----- TASK INPUTS -----

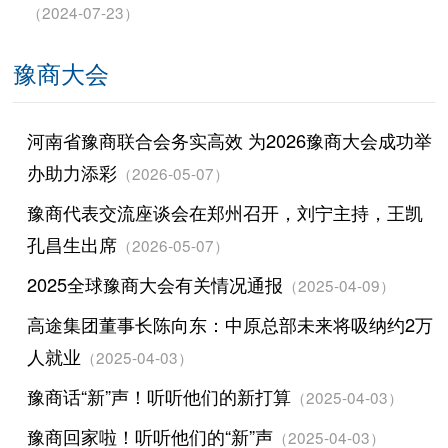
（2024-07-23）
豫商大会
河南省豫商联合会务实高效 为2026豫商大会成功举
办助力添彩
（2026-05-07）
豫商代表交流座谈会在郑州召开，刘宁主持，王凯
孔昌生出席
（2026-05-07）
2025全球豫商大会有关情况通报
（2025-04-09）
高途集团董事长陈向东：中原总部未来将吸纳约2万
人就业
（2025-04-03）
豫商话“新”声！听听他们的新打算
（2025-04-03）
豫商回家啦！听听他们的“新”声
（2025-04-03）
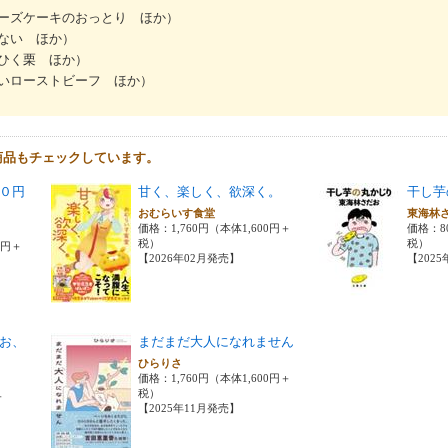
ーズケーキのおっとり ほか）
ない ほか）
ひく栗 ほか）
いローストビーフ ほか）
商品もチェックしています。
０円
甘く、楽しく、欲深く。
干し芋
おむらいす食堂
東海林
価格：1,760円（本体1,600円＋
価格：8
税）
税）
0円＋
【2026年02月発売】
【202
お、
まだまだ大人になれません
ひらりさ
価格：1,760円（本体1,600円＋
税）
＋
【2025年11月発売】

-----
----- TASK INPUTS -----

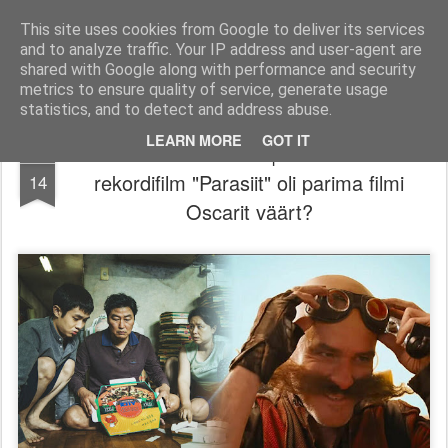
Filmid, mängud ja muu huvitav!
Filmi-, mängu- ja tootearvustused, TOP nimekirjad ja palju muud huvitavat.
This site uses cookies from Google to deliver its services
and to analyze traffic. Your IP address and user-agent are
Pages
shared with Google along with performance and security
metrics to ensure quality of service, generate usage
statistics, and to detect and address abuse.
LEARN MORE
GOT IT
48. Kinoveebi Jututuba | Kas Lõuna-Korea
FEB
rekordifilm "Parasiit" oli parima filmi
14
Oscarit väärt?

-----
----- TASK INPUTS -----

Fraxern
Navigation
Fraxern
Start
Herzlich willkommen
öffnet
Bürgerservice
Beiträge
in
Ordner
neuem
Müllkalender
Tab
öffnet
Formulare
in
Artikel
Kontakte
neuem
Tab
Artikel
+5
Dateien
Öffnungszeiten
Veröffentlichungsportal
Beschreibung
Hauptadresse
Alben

-----

Going back over the entries above, copy word for word every line from the one that has "and to analyze" on through the one that has "Oscarit väärt?".

**THE ANSWER:**
and to analyze traffic. Your IP address and user-agent are
Pages
shared with Google along with performance and security
metrics to ensure quality of service, generate usage
statistics, and to detect and address abuse.
LEARN MORE
GOT IT
48. Kinoveebi Jututuba | Kas Lõuna-Korea
FEB
rekordifilm "Parasiit" oli parima filmi
14
Oscarit väärt?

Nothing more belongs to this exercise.